COLUMBUS, Ohio – The connection between asthma and acid reflux – and the expectation that reflux will worsen asthma symptoms – has been suspected by asthma specialists for decades, but good evidence to support this notion currently doesn’t exist.

A new national multicenter study led by pulmonary researchers at Ohio State University Medical Center aims to determine whether treating acid reflux – suffered by up to 35 percent of asthmatics – could play a role in relieving asthma symptoms, especially by reducing the frequency of asthma attacks.

“We’ve known for quite awhile that patients with asthma who also have acid reflux tended to do worse, but there hasn’t been much science behind the relationship,” said Dr. John Mastronarde, a pulmonologist at OSU Medical Center and director of its asthma center. “Whether patients with asthma respond to acid reflux treatment is an important question to answer and has the potential to really improve patients’ quality of life.”

Mastronarde is the project leader for the trial and OSU Medical Center is the lead center among 20 universities nationally that are currently enrolling adult patients with known asthma for six months to see if taking a proton pump inhibitor can alleviate asthma symptoms. Proton pump inhibitors act by preventing the release of acid in the stomach and intestines. The researchers plan to enroll almost 500 patients in the trial, called SARA (study of acid reflux and asthma).

Patients don’t even have to know whether they have acid reflux, also called gastroesophageal reflux disease, or GERD, because up to 20 percent of asthma patients with reflux have a latent form of the disorder and don’t feel heartburn symptoms.

Research participants will be randomized to receive either 40 milligrams of the proton pump inhibitor esomeprazole (marketed under the brand name Nexium) or a placebo and then tracked to determine if their asthma symptoms improve. Researchers will ask a series of questions about symptoms and quality of life issues, monitor patients’ lung function and measure acid in their esophagus.

“That way, we’ll know for sure whether they have acid reflux or not,” Mastronarde said. “Patients who have the silent form of acid reflux and don’t know it could have problems, because they’re likely taking more asthma medicine than they need and taking that extra medication isn’t really helping.”

Mastronarde cautioned, however, that this research is needed to determine whether the proton pump inhibitor offers benefits to asthma patients that outweigh any risks of taking additional medicine that could cause side effects or interact with other drugs.

“If the proton pump inhibitor works, it will be pretty significant because it will give clinicians more guidelines about which asthma patients should be treated for reflux and allow us to be more precise in our treatment. Equally important is determining which patients should not get that medicine if they don’t need it,” he said.

He said animal studies have produced theories about the association between the two disorders, but no definite answers. Theories suggest acid in the esophagus can trigger asthmatic airways to contract or affect nerves that trigger coughing, or that acid is aspirated into the lungs.

About 20 million Americans have asthma, characterized by coughing, wheezing, tightness in the chest and shortness of breath. Treatment often involves a combination of quick-relief medicines to dilate constricted airways and long-term medications that reduce inflammation or relax muscles. Mastronarde said the combination of medication and education about how to control asthma allows the majority of asthma patients to live a normal life. However, the disease is responsible for between 4,000 and 5,000 deaths in the United States each year.

The SARA trial is jointly funded by the American Lung Association and the National Institutes of Health. Mastronarde co-authored the study protocol with principal investigator Dr.

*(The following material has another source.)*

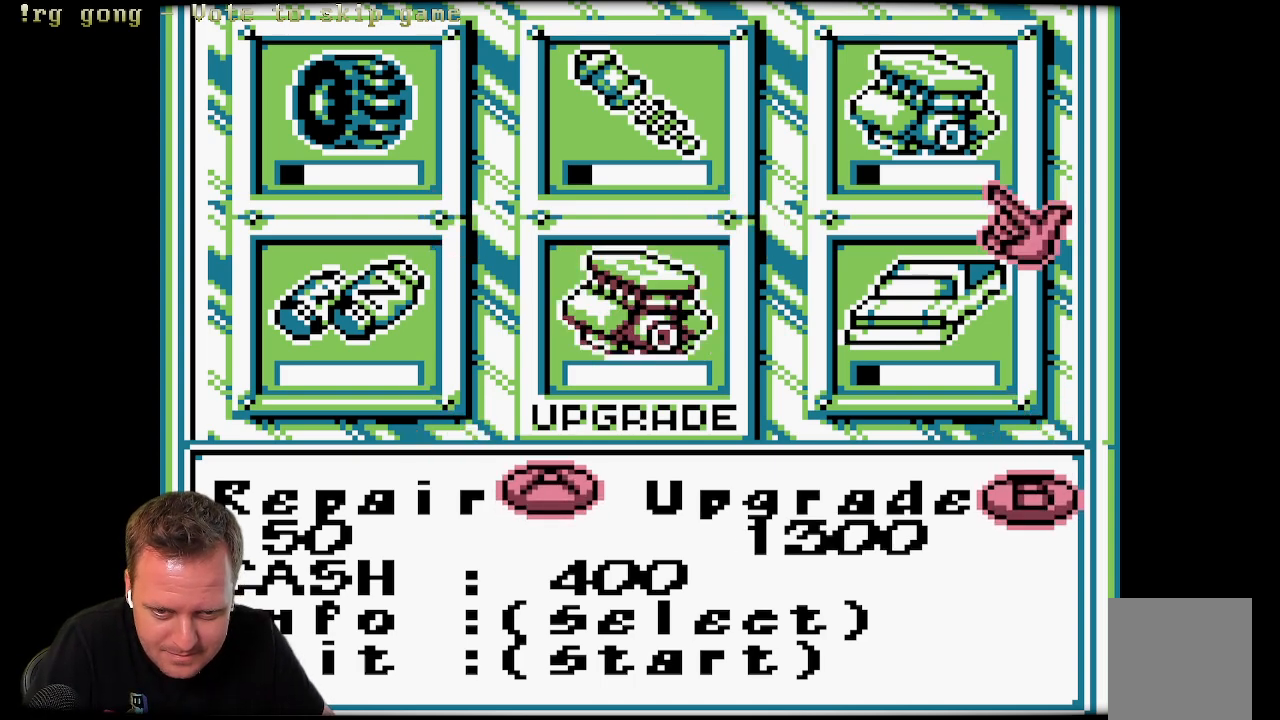
{"buttons": [], "left_stick": "center", "right_stick": "center", "events": [[17, "DPAD_RIGHT", "down"], [167, "DPAD_RIGHT", "up"]]}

Robert Wise of Johns Hopkins University School of Public Health, which is the data-coordinating center for the study.

OSU Medical Center’s adult asthma clinical research center, based in the Dorothy M. Davis Heart and Lung Research Institute, is one of the few nationally aligned with a pediatric center, which is based at Columbus Children’s Hospital and directed by Dr. Karen McCoy. OSU’s asthma center also has a patient care clinic at the Martha Morehouse Medical Plaza, with several individualized treatment programs for patients with asthma.

The adult asthma clinical research center at OSU Medical Center is currently conducting additional clinical trials concerning asthma treatment and control. Patients with asthma who are interested in learning more about ongoing clinical trials should call the asthma clinical research center at 614-293-4978 or send an e-mail to Lung.Research@osumc.edu

Patient appointments for the adult asthma clinic can be made by calling 614-293-4925.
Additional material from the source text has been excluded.